> _INSTRUCTIONS TO FOLLOW_: Go through the records, and copy each line in which the string "middle" is present.

> _PROVIDED MATERIAL_:
Content starts

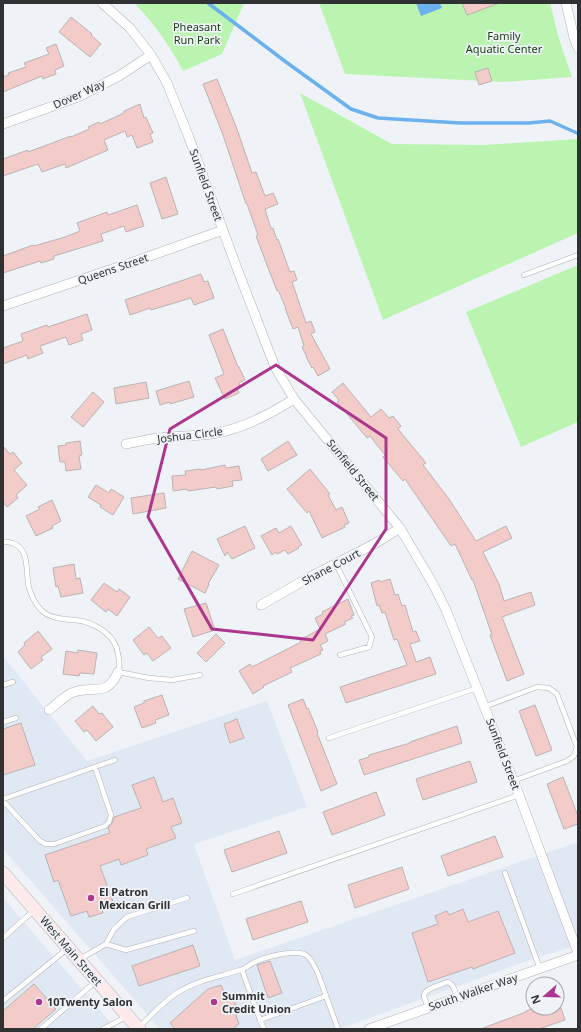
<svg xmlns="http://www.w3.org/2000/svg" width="581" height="1032" font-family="'Noto Sans',sans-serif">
	<rect width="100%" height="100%" fill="#eff3f8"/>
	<path fill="#e0e8f3" d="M3,656L87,761L267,701L307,807L194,844L235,960L578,842V945L527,961L339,1029H160L3,849Z
		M3,898L106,1017L117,1029H3Z"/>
	<path fill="#bbf4b1" d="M134,3H244L222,54L183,71C170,46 154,23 134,3Z
		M319,3H550L559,39L572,77L503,82L345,74Z
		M300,93L392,144L484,145L578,139V233L383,320Z
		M578,265V422L521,447L466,312Z"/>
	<path fill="#6ab1ed" d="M416,3H440L442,8L421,16Z"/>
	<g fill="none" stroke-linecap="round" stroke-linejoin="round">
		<path stroke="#6ab1ed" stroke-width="3.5" d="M208,3L286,62L351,109L378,118L460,123H529L550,121L577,133"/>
	</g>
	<path fill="#f3cbc8" stroke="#bab3b3" d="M462,3H496L497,4L467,15Z
		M71,17L92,34L91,35L101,44L90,57L59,32Z
		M56,44L64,66L55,70L56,74L43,79L42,76L3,92V77L9,75L8,73L26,67L24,63L49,54L46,48Z
		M488,68L492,81L479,85L475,72Z
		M217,79L237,129L252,173L256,172L265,196L273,193L278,204L265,209L271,229L273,228L277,240L278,239L290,272L294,271L297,280L292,282L306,323L311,321L315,332L311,334L330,369L318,376L313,367L312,368L306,357H307L302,347L304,346L298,327L293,329L285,308H286L278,290L277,291L267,265L256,236L258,235L247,204H246L223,135L203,84Z
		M140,104L144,118L146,117L153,133L150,134L153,142L137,148L132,135L127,137L125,131L104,140L108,150L66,168L65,164L42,172L38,164L3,176V159L28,150V152L71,136V137L89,129L88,127L99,122L100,124L124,113V111Z
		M166,177L178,214L162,219L150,183Z
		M137,205L144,226L126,232L124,226L101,234L103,241L54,256V259L41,263L40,261L3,273V256L33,245L34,246L65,237L80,231L77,223L107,212L108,215Z
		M201,274L204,282L208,281L214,298L194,305L191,298L151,310L150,308L130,315L125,300Z
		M87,314L92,330L81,334L83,340L69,345L66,337L40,346L43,353L28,359L27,355L3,364V348L23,341L21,334L47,325L48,327Z
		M223,329L238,367H239L245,380L239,383L240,386L237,388L239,393L225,399L215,378L224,374L209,335Z
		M189,381L194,397L170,404V402L160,405L156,391Z
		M146,382L149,398L116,404L114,388Z
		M343,383L371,417L381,409L389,418L393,416L401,426L398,429L426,463L423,465L449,499L476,541L506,526L512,538L483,552L499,584L504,601L531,592L535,605L502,617L524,674L507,681L490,635H492L473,580H472L455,544L451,546L405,479L403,481L383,457L385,455L370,436L367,438L337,402L339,400L332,392Z
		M93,392L104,402L83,427L71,417Z
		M80,441L82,455L79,456L81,469L66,471L65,462H60L58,446L66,445V443Z
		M288,441L297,455L268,471L261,459Z
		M3,446L10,454L13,452L22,463L14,470L27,485L16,495L18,498L7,507L3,502Z
		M225,465L226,468L239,466L242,480L232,481L233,486L217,489L216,487L188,491L187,489L173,491L172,476L186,475L185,471L201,469V470Z
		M310,469L330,494L328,495L336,510L342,507L349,523L344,525L345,527L322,538L309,511L307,513L287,489Z
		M96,485L109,493L111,489L124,497L113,515L100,507L101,505L88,497Z
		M164,493L166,508L133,514L131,498Z
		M52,500L61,521L52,526L53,528L36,536L26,516L40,509L38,507Z
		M245,526L255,548L232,559L227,552L225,556L217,539Z
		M291,526L302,545L298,547L299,548L288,554L285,550L277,554L276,552L272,555L261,536L276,528L279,533Z
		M192,551L219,565L208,584H209L205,593L178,579Z
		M74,564L76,579L80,578L83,593L61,597L58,586L56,587L53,568Z
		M390,579L395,595L398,594L402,606L405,605L413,632L416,631L420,641L410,644L416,662L430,657L436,674L346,703L340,687L407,665L397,639L394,640L385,612L382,613L379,605L377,606L371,583L379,580L380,582Z
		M104,583L117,592L119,589L130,597L117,616L108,609L106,612L91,600Z
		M348,599L354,615L351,616L353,618L344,622L346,624L325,634L328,641L320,645L323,650L320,651L321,654L290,668L292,672L263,686L264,687L253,694L239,671L250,664L252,667L301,642L300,640L320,629L315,618L323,614L322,612Z
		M206,603L215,630L193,637L184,609Z
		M149,627L158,638L162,636L171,648L153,661L147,653L144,655L133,640Z
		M38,631L52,649L41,657L43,660L31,669L18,652L25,645L24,643Z
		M216,634L225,643L206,662L197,653Z
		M78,650L97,653L94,674L80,673L79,676L63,674L66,651L78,653Z
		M162,695L169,715L155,720L156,723L142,728L134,707L144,703V701Z
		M303,699L307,709L308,708L318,732L317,733L337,784L321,791L288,705Z
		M535,705L552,750L536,756L519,711Z
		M93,706L99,714L102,713L113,727L96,741L87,730L84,732L75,721Z
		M237,719L244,738L230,743L224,724Z
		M21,723L35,765L3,775V729Z
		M457,726L462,743L364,775L359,760L369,757V755L410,743V742Z
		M470,761L477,782L423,800L416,779Z
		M154,777L163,802L173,798L182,823L171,827L176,838L146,849L148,855L121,865L119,859L100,866L113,902L101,906L103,913L89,917L87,911L71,916L58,880L54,882L45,855L110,833L108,828L112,823L114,817L141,808L132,785Z
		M563,777L578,816V824L564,829L547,784Z
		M376,792L385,815L332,835L323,812Z
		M279,831L287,853L232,872L224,850Z
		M495,836L503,857L448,876L441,856Z
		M402,867L409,889L355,908L348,885Z
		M301,901L308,922L253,940L246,919Z
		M463,909L468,922L498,911L515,953L473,969L472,967L428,982L412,933L438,924L435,916L447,911L449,915Z
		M193,945L200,966L139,986L132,966Z
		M270,961L282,993L268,998L257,965Z
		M34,984L56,1009L33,1029H3V1011Z
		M221,985L226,996L231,994L237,1007L234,1009L239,1024L233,1029H175L170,1023L208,989Z
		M534,1008H561L565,1020L539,1029H483V1028L526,1012V1011Z"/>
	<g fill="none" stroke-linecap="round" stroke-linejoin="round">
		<defs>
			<path id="service" d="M524,275L578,255
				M3,542C7,541 8,542 12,543C31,549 25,573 29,588C31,595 36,605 41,610C51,620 69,619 82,621C98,625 116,636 118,654C119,660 121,666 118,672L149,678L172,680L200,675
				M336,564L372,637L369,647L340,655
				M3,685L13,682
				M484,707L537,687L549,688L557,694L577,747L574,756L567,761L513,781
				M3,722L16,718
				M329,738L477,688
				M3,799L115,760
				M3,801L40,841L46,844H54L105,826L109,822L111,815L95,767
				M505,873L540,969
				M233,894L519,795
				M3,938L33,911
				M106,944L114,929L127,917L187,898
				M80,959L106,944L126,950L194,931
				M242,970L260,1020
				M3,1001L67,949
				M428,1008C427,1004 424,999 424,995C425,988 441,985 447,982C454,983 455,992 457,998
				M139,1027C151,1016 164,1001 177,993C197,980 219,977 240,970C245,969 249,965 253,963C264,957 292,950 304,954C315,959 322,985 326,996
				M41,1029L95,982
				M103,1029L126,1017
				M264,1029L260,1020L326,996L338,1029"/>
			<path id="minor" d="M102,3L130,28L151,55L167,83L188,135L238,271L275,367L294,399L400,528L433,584L446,610L477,688L519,795L578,953
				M566,3L574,38L578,48
				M3,124L78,97L119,76L151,55
				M3,306L136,261L223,230
				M126,444C137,442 148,439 159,438C177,436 195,436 212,434C242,429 269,415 294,399
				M261,605L310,577L376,543L400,528
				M49,710C56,705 65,695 74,692C93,685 107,698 118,672
				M369,1029L578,955"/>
			<path id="secondary" d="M3,873L139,1029"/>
		</defs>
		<use href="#service" stroke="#adb1b5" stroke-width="5.5"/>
		<use href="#minor" stroke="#adb1b5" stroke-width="10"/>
		<use href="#secondary" stroke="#adb1b5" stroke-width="14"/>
		<use href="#service" stroke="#fff" stroke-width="4.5"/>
		<use href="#minor" stroke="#fff" stroke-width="9"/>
		<use href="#secondary" stroke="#feeaea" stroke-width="13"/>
	</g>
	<path fill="none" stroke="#ac368d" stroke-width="3" stroke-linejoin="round" d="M276,365L386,438V529L313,640L212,629L148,517L170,429Z"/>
	<g fill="#ac368d" stroke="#eff3f8" stroke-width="1.5">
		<circle cx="91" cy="898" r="4"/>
		<circle cx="39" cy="1002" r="4"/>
		<circle cx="214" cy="1002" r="4"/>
	</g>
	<g text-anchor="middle" stroke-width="3.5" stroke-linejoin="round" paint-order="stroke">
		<g font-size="11" fill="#143c0d" stroke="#eff3f8">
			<text x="197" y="31">Pheasant<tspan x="197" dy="13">Run Park</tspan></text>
			<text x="504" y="40">Family<tspan x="504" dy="13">Aquatic Center</tspan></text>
		</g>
		<g font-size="11" fill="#303133" stroke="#eff3f8">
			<text transform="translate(79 94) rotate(-24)" y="4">Dover Way</text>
			<text transform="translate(206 185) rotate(70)" y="4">Sunfield Street</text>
			<text transform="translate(113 269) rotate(-19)" y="4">Queens Street</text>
			<text transform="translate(190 435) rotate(-7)" y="4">Joshua Circle</text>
			<text transform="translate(353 470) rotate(51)" y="4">Sunfield Street</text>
			<text transform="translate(331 567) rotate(-28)" y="4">Shane Court</text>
			<text transform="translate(503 754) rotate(69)" y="4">Sunfield Street</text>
			<text transform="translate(71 951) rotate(49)" y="4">West Main Street</text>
			<text transform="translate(473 992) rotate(-19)" y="4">South Walker Way</text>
		</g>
		<g font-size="11" font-weight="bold" fill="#303133" stroke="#eff3f8" text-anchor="start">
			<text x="99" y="896">El Patron<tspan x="99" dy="13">Mexican Grill</tspan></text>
			<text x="222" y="1000">Summit<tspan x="222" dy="13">Credit Union</tspan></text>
			<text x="47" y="1006">10Twenty Salon</text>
		</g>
	</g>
	<rect width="581" height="1032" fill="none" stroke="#303133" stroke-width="8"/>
	<g transform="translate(545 996) rotate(250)"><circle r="19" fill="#eff3f8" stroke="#a3a5a9"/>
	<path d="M0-3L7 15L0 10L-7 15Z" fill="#ac368d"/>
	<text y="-6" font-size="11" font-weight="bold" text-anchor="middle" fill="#303133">N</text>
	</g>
</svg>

Content ends

> _TASK RESPONSE_:
	<g text-anchor="middle" stroke-width="3.5" stroke-linejoin="round" paint-order="stroke">
	<text y="-6" font-size="11" font-weight="bold" text-anchor="middle" fill="#303133">N</text>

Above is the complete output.